Friday, April 15, 2011

More from the Bernard Martinez Interview

The Honduran literary blog mimalapalabra on Wednesday posted a version of the Tiempo interview with the current Minister of Culture, that we translated and commented on previously.

Headlined "B. Martinez: Muy pocos concemos el concepto de cultura" ["very few of us know the concept of culture"], this version of the interview frames Martinez's dialogue around his somewhat unique interpretation of culture, which was our focus as well.

But it does something more. As a preface before the body of the interview, there is a passage reading
For reasons of space and of obvious censorship, the following interview did not appear in complete form in the edition of the newspaper Tiempo on March the 12th of April. As follows, I publish it with the parts that were missing. Observe, particularly, the "arguments" of the Minister for considering that he is the ideal person to occupy the post of minister of Culture, his "brilliant" ideas for the management of culture in the country and the curious reading that he gives of the concept of culture of UNESCO in the Declaration of Mexico in 1982.

The implication is that the interviewer who prompted Minister Martinez into a series of revelations that would certainly put in question his qualifications for his position-- or really, for any government position-- is the author of the post,
Do you think that this is sufficient argument for someone to carry out the functions of this post in an efficient manner?

I don't know if it would be sufficient, because that depends on President Lobo, but I do think that it has permitted us both to understand a little farther what the culture of the country is, where diversity and mestizaje have to be inflected, because here the topic is how to inflect cultural diversity to create the identity of the country.

This is, in the longer version, the first clear indication that Minister Martinez has an odd idea of what culture is, and perhaps an even odder idea of the mission of his ministry.

The interview continues as it was published, with the reporter asking pointedly about programs dropped by the Ministry (registry of ISBN numbers for authors) or shifted away from their original purpose (Cine en la Calle, which was funded for San Pedro Sula, but was disrupted by moving the equipment to Tegucigalpa).

But in the short interview, the questions about the latter program end with Martinez saying the real problem is he has no budget for anyone to run the equipment. In the longer interview, the next question is
And the Ministry is incapable of doing anything so that this would be started again?

It's that what we want to guarantee is that the people that come to manage it will have a serious engagement with this equipment, but the mission is to have the ideal personnel that is consistent with the budgetary structure so that both the equipment and the personnel can survive for the purpose of driving this theme of Cine and AV. Our legal department is already working on this.

Why remove this? Who knows? It does seem to reveal a Minister more concerned with pettifoggery than productivity-- which is more or less what the immediate follow-up question gets to.

A similarly inexplicable omission comes at the end of Martinez' reply to a question asking if the Ministry should just limit itself to lend its name to cultural projects, where one sentence was clipped in Tiempo: "So, what we are looking to do is involve all the people possible so that the Ministry will not continue being treated in the manner that it has until now."
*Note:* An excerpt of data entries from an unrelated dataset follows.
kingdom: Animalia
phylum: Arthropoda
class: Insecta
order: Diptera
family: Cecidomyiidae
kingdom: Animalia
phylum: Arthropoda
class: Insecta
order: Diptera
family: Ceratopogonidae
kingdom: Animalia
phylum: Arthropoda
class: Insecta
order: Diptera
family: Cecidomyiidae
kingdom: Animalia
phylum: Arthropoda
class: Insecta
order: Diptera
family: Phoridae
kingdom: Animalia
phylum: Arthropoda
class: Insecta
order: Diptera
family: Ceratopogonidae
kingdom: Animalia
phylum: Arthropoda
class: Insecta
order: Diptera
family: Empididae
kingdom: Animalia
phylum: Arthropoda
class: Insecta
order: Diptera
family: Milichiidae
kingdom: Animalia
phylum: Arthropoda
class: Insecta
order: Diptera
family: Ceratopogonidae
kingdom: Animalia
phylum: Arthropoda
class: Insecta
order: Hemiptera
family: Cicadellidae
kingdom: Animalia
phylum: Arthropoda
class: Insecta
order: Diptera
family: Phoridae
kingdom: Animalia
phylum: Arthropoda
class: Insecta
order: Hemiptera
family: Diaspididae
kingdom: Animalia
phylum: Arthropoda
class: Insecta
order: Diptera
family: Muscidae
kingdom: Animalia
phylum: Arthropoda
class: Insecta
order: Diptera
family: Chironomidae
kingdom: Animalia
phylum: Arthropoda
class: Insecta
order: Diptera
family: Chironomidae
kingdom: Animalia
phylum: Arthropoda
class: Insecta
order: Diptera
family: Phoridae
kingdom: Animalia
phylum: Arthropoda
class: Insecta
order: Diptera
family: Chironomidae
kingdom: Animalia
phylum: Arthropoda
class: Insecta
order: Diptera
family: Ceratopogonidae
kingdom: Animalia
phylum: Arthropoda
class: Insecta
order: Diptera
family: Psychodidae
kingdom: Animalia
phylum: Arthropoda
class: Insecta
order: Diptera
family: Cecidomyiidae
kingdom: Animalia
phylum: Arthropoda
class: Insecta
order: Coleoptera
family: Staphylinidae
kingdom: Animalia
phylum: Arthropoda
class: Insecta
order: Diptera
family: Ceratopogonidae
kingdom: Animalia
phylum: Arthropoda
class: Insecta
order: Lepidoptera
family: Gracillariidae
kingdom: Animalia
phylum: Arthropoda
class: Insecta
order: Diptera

Clearly finding the Minister's lack of concern about his inability to do anything of significance, the interviewer asked a series of questions, the last of which was cut from the shorter version of the interview:
Do you reckon that in four years of direction [of the Ministry] you will have worked on the structural question, and nothing more?

Not so much nothing more but that we want to go step by step in the structuring of something that responds to the culture of the country, to what will create the identity necessary so that we can differentiate ourselves from the rest of the countries.

The deletions do not, for the most part, add anything unexpected to the image we get of Minister Martinez from the shorter version published in Tiempo. But one they they do, perhaps, underline with greater clarity: Minister Martinez thinks that cultural identity is something that can be created from the top down; that it is primarily about distinguishing one country from another; and cultural diversity is a barrier to this goal, something to be solved, not understood, prized, or protected.